As the treatment progressed, I started to withdraw from the world, finding it almost impossible to withstand well-meaning advice to ‘stay positive’ and to live up to the expectations that I was tough, strong, determined. Sometimes I was. But the surgery to remove my left lung turned out to be far more radical than the surgeon’s ‘wham, bam’ description had led me to believe and the pain was intense and relentless. Post-operation, I lost my appetite and nearly 28 pounds in weight. I was thin, weak and haggard: no-one’s idea of a hero. Discharged to recover at home, the full extent of my suffering was witnessed only by my partner. Convalescence became a private hell with each of us isolated in different ways, me in the depths of pain and him in the provision of care that offered no relief or comfort to either of us. The resentment we felt for having to play roles we had not chosen and for which we were ill-equipped soon found release in accusation and anger. The rage I could still feel and express despite my sickliness shocked me, but seemed to point to reserves of energy.


Only when I could manage the pain without opioids and mask my pasty complexion with a smear of blusher – would I receive visitors and only then for an hour, the time I needed to maintain the pretence that all was well under the circumstances. Mostly this tactic was designed to avert pity: seeing the tiniest glint of it in someone’s eye made me shrink. I wanted loved ones to leave me feeling impressed by my fortitude or, at the very least, absolved of any need to worry about me.

Research has revealed that the war on cancer metaphors that is so common in the way we frame cancer, whether in the media or the treatment room, may be making people feel fatalistic about the illness, or amplifying their feelings of personal failure.
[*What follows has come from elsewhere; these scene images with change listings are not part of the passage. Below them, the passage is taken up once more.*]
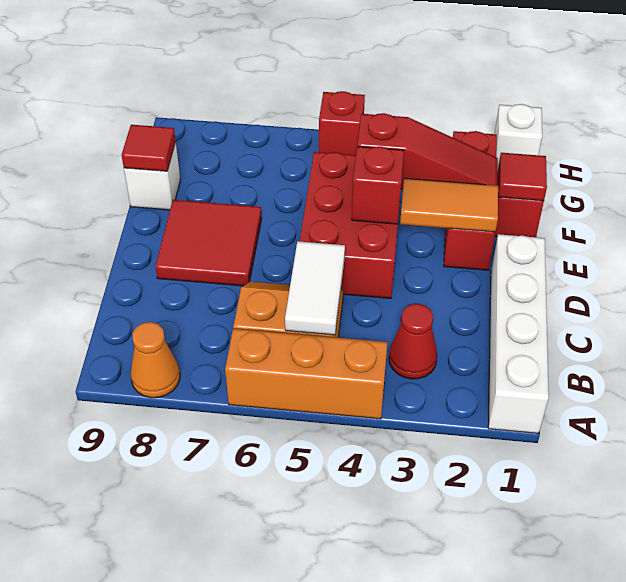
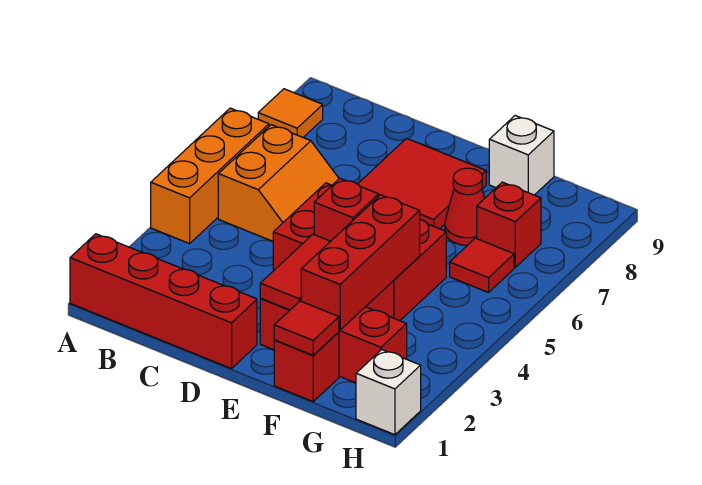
white brick A1:D1 level 1 -> red brick A1:D1 level 1
orange cone A8 level 1 -> orange tile A8 level 1
red cone B3 level 1 -> red cone F7 level 1
white tile B5:C5 level 2 -> none
orange tile E2:E3 level 2 -> red tile E2:E3 level 2
red slope F2:F4 level 2 top 4 -> red brick F2:F4 level 2
red tile F9 level 2 -> red tile G6 level 1
red brick H5 level 1 -> red brick G7 level 1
I needed a way of thinking about cancer that reflected my unique and differentiated experience of it. For me, de-personalising it was a first step. I cursed my lack of scientific training, for it might have imparted a way to perceive the disease in more prosaic terms, freed of value judgement and therefore self-blame and shame. I needed to stop attributing to the disease some malevolent intent whilst accepting that it is a disease generated by changes to genes that control the growth and division of my cells. It may be ‘of’ me, but I am not my cancer, it is not a judgement on me any more than my freckled skin or myopia.

The story I am rewriting of my relationship with cancer lacks drama, heroism, villainy. I confront it with the full range of humanity I can bring to bear upon it, my weakness, vulnerability, anger and fear as much as my determination and courage.

Without the blunting effects of comic book metaphors, living with cancer has become living at its richest and most intense, in the present.

*Nearly three years after treatment, a recent scan showed that I continued to be cancer free.